Aim of the task — All lines in the records below that hold "dash" are to be shown.

[Provided records Boundary: Start]

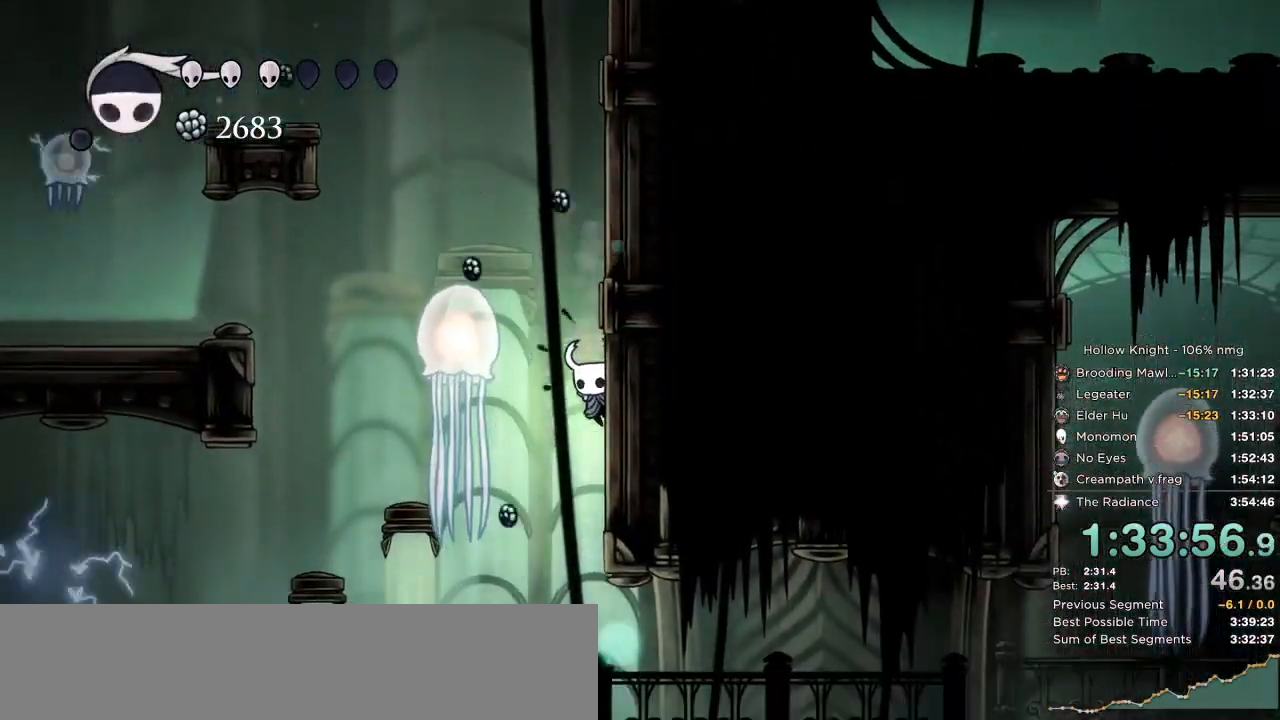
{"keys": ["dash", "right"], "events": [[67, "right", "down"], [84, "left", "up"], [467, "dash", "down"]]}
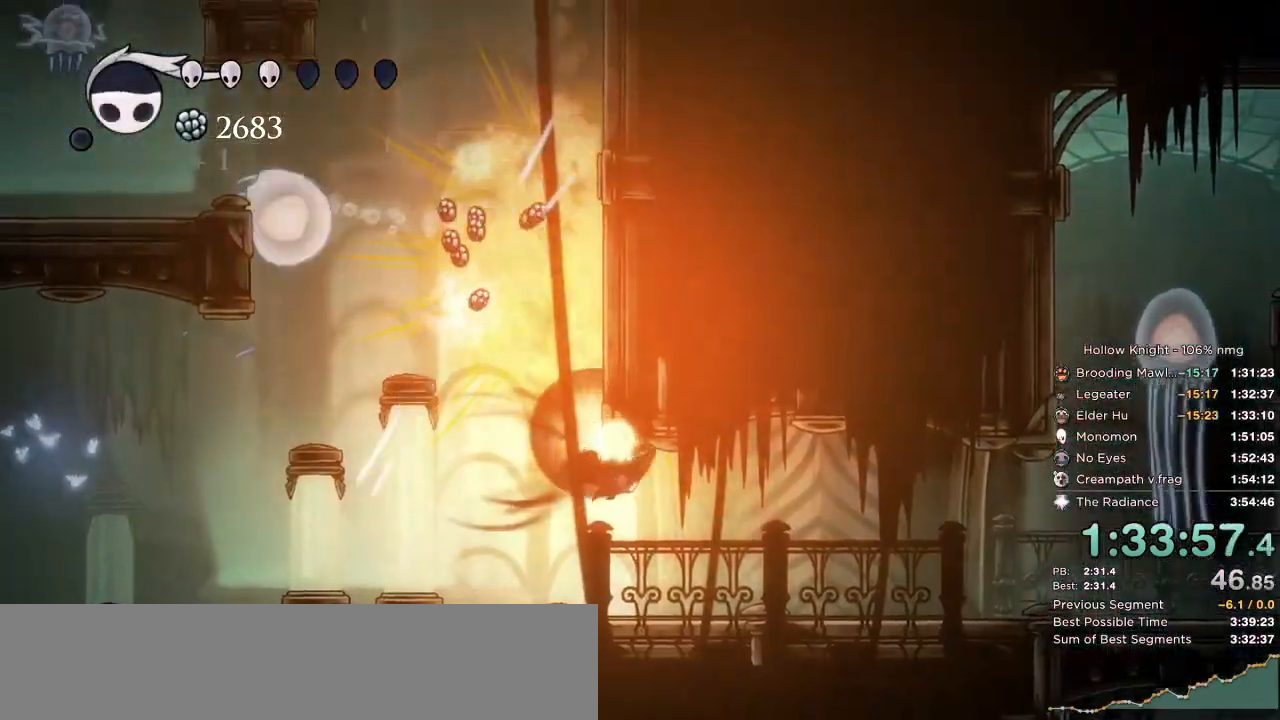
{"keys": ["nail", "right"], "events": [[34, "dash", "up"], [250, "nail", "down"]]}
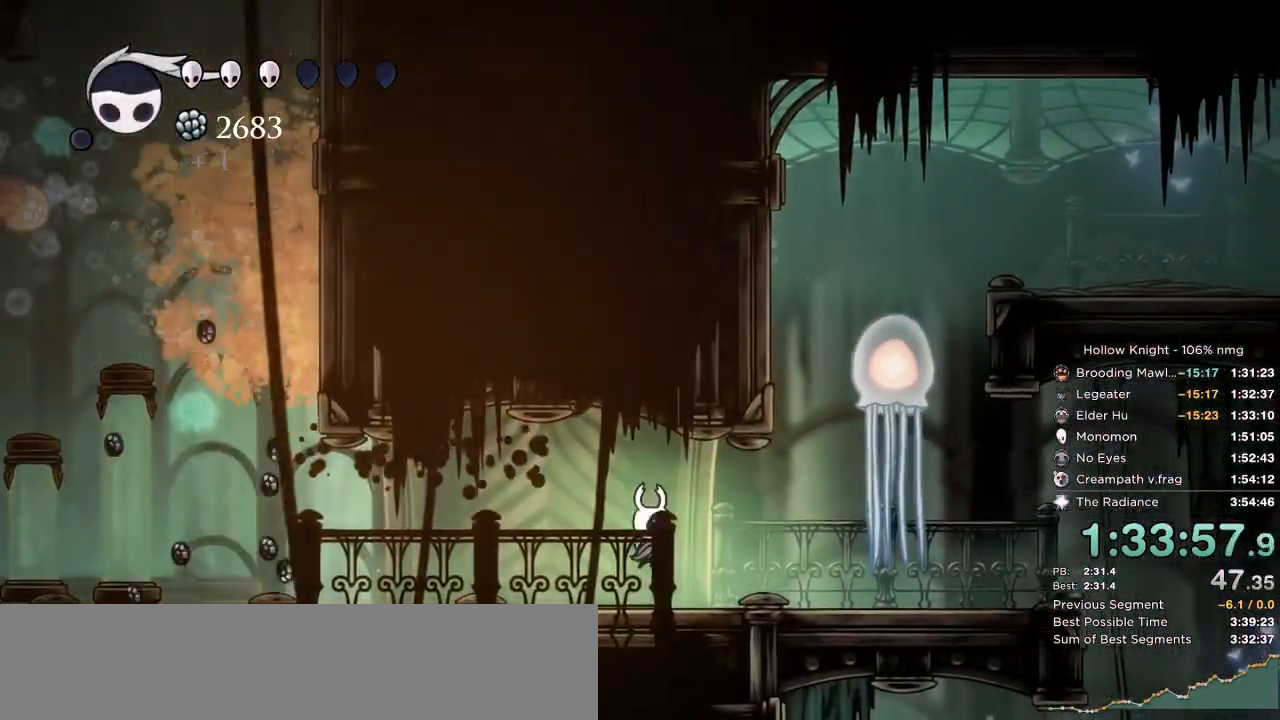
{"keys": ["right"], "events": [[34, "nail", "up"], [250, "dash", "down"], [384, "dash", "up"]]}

[Provided records Boundary: End]
[Provided records Boundary: Start]

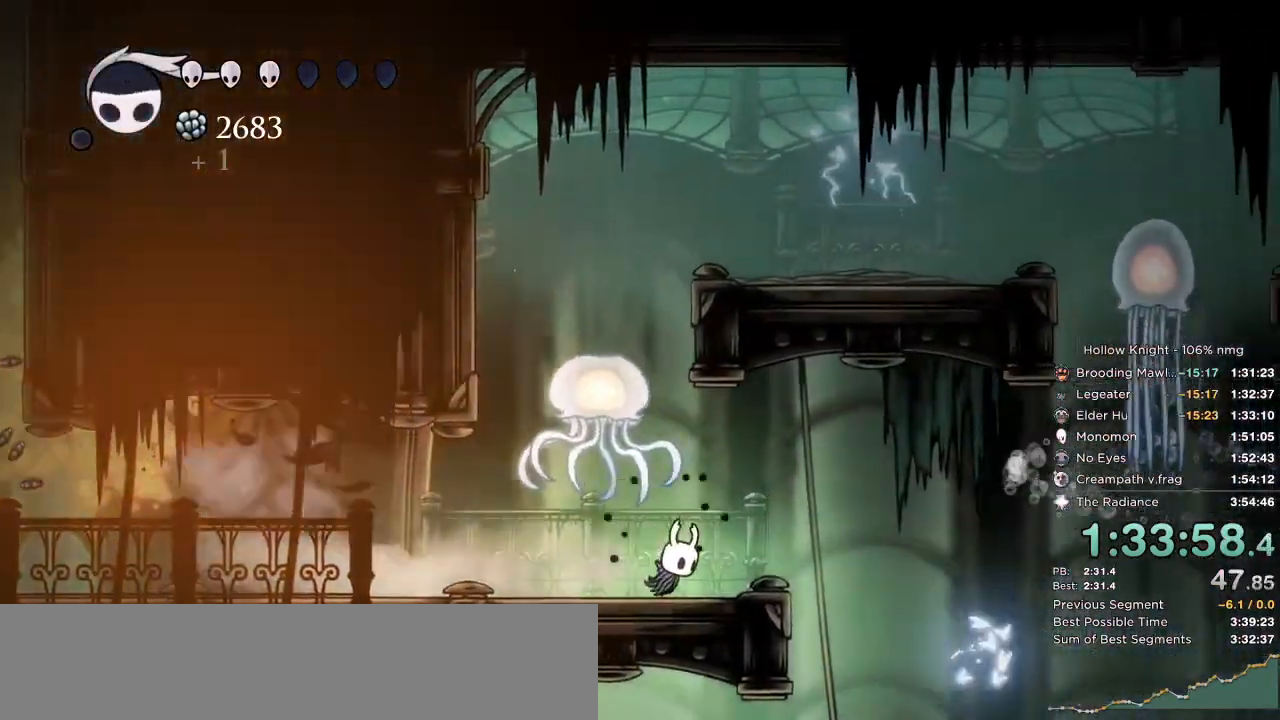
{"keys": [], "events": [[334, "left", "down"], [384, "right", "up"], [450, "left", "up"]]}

[Provided records Boundary: End]

Response to the exercise —
{"keys": ["dash", "right"], "events": [[67, "right", "down"], [84, "left", "up"], [467, "dash", "down"]]}
{"keys": ["nail", "right"], "events": [[34, "dash", "up"], [250, "nail", "down"]]}
{"keys": ["right"], "events": [[34, "nail", "up"], [250, "dash", "down"], [384, "dash", "up"]]}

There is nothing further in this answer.